→ **Exercise**:
From the first line to the last, write out the records exactly.

(Records contained in a dataset)
=== Section Start ===

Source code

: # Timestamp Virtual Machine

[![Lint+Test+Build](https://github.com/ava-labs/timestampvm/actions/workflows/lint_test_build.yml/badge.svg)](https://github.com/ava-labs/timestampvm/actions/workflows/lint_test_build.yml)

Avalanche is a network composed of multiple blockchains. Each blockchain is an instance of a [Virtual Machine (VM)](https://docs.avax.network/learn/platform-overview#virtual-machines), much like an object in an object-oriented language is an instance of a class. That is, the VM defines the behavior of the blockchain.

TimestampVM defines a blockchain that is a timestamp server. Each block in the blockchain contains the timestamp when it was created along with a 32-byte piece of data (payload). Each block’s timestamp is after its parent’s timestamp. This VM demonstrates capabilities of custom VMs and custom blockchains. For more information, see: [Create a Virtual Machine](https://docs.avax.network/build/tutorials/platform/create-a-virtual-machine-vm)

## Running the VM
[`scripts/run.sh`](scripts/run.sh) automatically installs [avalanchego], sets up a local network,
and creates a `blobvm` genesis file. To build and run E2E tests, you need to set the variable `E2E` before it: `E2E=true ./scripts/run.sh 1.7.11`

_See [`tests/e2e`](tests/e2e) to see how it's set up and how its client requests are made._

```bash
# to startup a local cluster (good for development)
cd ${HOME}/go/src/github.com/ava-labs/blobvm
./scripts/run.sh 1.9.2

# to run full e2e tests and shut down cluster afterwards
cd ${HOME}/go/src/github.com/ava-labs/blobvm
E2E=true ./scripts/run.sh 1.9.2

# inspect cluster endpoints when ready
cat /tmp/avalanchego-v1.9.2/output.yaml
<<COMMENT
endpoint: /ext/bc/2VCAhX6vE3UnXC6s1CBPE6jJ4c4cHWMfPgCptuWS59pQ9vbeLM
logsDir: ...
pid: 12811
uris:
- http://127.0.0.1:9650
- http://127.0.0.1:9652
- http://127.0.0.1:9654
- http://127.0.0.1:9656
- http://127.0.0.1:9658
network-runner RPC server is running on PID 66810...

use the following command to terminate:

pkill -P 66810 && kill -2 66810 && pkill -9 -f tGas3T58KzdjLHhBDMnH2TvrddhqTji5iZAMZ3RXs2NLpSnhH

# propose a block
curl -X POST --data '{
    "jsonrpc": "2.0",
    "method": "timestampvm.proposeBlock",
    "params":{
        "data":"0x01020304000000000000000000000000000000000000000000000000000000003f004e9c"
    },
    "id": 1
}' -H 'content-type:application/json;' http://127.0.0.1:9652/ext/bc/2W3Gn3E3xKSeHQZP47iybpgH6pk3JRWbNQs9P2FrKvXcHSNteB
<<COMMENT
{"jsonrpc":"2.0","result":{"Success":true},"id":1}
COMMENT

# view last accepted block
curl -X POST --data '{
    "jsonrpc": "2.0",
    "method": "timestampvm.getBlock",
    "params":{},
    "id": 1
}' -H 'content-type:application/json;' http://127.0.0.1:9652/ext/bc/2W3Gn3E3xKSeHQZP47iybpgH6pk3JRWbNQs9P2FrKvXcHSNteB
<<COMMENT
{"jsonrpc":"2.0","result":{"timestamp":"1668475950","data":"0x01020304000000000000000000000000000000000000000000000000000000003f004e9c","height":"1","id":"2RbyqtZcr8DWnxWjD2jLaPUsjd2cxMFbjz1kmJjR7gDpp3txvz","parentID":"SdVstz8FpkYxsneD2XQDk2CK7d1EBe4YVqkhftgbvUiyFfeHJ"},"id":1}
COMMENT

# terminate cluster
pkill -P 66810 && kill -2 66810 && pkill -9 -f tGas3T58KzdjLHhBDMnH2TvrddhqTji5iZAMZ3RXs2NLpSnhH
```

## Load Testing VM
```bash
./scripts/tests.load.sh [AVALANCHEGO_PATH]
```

=== Section End ===

→ **Answer to this exercise**:
Source code

: # Timestamp Virtual Machine

[![Lint+Test+Build](https://github.com/ava-labs/timestampvm/actions/workflows/lint_test_build.yml/badge.svg)](https://github.com/ava-labs/timestampvm/actions/workflows/lint_test_build.yml)

Avalanche is a network composed of multiple blockchains. Each blockchain is an instance of a [Virtual Machine (VM)](https://docs.avax.network/learn/platform-overview#virtual-machines), much like an object in an object-oriented language is an instance of a class. That is, the VM defines the behavior of the blockchain.

TimestampVM defines a blockchain that is a timestamp server. Each block in the blockchain contains the timestamp when it was created along with a 32-byte piece of data (payload). Each block’s timestamp is after its parent’s timestamp. This VM demonstrates capabilities of custom VMs and custom blockchains. For more information, see: [Create a Virtual Machine](https://docs.avax.network/build/tutorials/platform/create-a-virtual-machine-vm)

## Running the VM
[`scripts/run.sh`](scripts/run.sh) automatically installs [avalanchego], sets up a local network,
and creates a `blobvm` genesis file. To build and run E2E tests, you need to set the variable `E2E` before it: `E2E=true ./scripts/run.sh 1.7.11`

_See [`tests/e2e`](tests/e2e) to see how it's set up and how its client requests are made._

```bash
# to startup a local cluster (good for development)
cd ${HOME}/go/src/github.com/ava-labs/blobvm
./scripts/run.sh 1.9.2

# to run full e2e tests and shut down cluster afterwards
cd ${HOME}/go/src/github.com/ava-labs/blobvm
E2E=true ./scripts/run.sh 1.9.2

# inspect cluster endpoints when ready
cat /tmp/avalanchego-v1.9.2/output.yaml
<<COMMENT
endpoint: /ext/bc/2VCAhX6vE3UnXC6s1CBPE6jJ4c4cHWMfPgCptuWS59pQ9vbeLM
logsDir: ...
pid: 12811
uris:
- http://127.0.0.1:9650
- http://127.0.0.1:9652
- http://127.0.0.1:9654
- http://127.0.0.1:9656
- http://127.0.0.1:9658
network-runner RPC server is running on PID 66810...

use the following command to terminate:

pkill -P 66810 && kill -2 66810 && pkill -9 -f tGas3T58KzdjLHhBDMnH2TvrddhqTji5iZAMZ3RXs2NLpSnhH

# propose a block
curl -X POST --data '{
    "jsonrpc": "2.0",
    "method": "timestampvm.proposeBlock",
    "params":{
        "data":"0x01020304000000000000000000000000000000000000000000000000000000003f004e9c"
    },
    "id": 1
}' -H 'content-type:application/json;' http://127.0.0.1:9652/ext/bc/2W3Gn3E3xKSeHQZP47iybpgH6pk3JRWbNQs9P2FrKvXcHSNteB
<<COMMENT
{"jsonrpc":"2.0","result":{"Success":true},"id":1}
COMMENT

# view last accepted block
curl -X POST --data '{
    "jsonrpc": "2.0",
    "method": "timestampvm.getBlock",
    "params":{},
    "id": 1
}' -H 'content-type:application/json;' http://127.0.0.1:9652/ext/bc/2W3Gn3E3xKSeHQZP47iybpgH6pk3JRWbNQs9P2FrKvXcHSNteB
<<COMMENT
{"jsonrpc":"2.0","result":{"timestamp":"1668475950","data":"0x01020304000000000000000000000000000000000000000000000000000000003f004e9c","height":"1","id":"2RbyqtZcr8DWnxWjD2jLaPUsjd2cxMFbjz1kmJjR7gDpp3txvz","parentID":"SdVstz8FpkYxsneD2XQDk2CK7d1EBe4YVqkhftgbvUiyFfeHJ"},"id":1}
COMMENT

# terminate cluster
pkill -P 66810 && kill -2 66810 && pkill -9 -f tGas3T58KzdjLHhBDMnH2TvrddhqTji5iZAMZ3RXs2NLpSnhH
```

## Load Testing VM
```bash
./scripts/tests.load.sh [AVALANCHEGO_PATH]
```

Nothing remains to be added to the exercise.